== PAGE TEXT ==

[start]

# What is the size of a doubly diminished second

What is the size of a doubly diminished second? Let's take E# and Fb as an example.

One argument, courtesy @Divizna, is as follows. A doubly diminished n-th should be smaller by two semitones than the minor (or perfect) n-th, so the size of a doubly diminished second is -1 semitones because a minor 2nd is 1 semitone.

But how could the size of an interval be negative? What does that even mean? The above argument undoubtedly works for thirds, fourths, and larger intervals, but seconds?

Another argument is as follows. Per the above, a diminished second is of size 0, but then further diminution of the interval would have swapped the higher and lower tones, so you should increase the size, so the size is 1 semitone. For instance, E to Fb is a diminished second, but E# is higher than Fb (at least in 12TET, in other tuning system where the two tones do exist one might be able to compare their respective pitches to get either the same or a different result) while E is lower than F.

But the statement "E# is higher than Fb" is in reference to their respective pitches, or rather, frequencies, and if we instead consider the placement of these notes on the staff, the opposite would be true: E# is lower (in staff position) than Fb. Then the swap shouldn't have taken place, and we should just keep subtracting 1 semitone from the size of the interval, hence a doubly diminished second has the size of -1 semitone.

Yet another argument, assuming 12TET: E# and F have the same pitch (frequency), while Fb and E have the same pitch (frequency). So the interval between E# and Fb should have the same size as that between E and F, which is 1 semitone.

[end]

== DATA RECORDS ==
[start]

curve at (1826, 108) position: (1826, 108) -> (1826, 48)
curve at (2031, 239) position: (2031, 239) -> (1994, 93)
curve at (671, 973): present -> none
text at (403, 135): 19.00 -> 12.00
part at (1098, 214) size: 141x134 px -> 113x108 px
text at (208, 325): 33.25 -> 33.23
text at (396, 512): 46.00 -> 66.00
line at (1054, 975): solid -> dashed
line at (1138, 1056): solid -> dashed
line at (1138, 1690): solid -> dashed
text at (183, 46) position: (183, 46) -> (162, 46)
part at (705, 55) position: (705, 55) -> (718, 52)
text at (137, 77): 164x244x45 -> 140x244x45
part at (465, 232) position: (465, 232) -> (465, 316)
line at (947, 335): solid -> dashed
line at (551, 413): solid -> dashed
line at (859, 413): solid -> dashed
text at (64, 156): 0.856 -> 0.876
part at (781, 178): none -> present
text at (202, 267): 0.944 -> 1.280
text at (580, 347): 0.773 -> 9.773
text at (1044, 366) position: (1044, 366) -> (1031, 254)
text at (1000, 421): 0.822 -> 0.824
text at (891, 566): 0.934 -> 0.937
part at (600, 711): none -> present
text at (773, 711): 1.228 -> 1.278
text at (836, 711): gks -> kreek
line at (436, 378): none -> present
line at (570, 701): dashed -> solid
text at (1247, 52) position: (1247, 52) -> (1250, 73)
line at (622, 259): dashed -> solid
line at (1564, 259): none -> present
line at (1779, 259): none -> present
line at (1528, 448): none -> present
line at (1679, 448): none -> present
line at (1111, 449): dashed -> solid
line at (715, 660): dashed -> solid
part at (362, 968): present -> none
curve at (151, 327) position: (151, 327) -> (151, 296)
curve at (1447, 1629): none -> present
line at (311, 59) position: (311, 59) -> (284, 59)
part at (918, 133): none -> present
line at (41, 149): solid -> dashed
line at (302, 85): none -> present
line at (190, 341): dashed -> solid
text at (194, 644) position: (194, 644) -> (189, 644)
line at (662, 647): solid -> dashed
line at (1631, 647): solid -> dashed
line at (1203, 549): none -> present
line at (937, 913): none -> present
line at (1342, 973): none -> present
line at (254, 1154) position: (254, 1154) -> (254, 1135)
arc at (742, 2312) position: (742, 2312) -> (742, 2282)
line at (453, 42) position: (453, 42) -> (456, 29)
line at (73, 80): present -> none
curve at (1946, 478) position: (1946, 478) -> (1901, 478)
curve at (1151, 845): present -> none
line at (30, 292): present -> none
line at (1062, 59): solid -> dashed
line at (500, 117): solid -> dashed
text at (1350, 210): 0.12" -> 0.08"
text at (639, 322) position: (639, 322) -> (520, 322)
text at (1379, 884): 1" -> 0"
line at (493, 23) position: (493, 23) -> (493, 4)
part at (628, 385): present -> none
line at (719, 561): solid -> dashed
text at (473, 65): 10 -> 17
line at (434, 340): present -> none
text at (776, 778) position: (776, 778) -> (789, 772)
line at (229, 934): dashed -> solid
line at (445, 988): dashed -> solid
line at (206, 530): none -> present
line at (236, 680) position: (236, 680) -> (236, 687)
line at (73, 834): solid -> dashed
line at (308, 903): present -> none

[end]

== WORK REQUIRED ==
Pick up the post on the size of a doubly diminished second where it stops, and continue it in the same manner.

== RESULT OF THIS TASK ==
But enharmonic does not mean identical, and indeed there are case where it makes a difference. For exmaple, a C# major triad has an E#, not an F; E# to F is a diminished second, not a perfect prime. So it is not clear how this problem wouldn't arise in the above argument.

So, what is the size (how many semitones) of a doubly diminished second? 1? -1? Or are there any other possibility I've missed?

• Or, does a doubly diminished interval actually exist? We need an example, maybe in real music, or at least in note names, or is this absolute pure theory?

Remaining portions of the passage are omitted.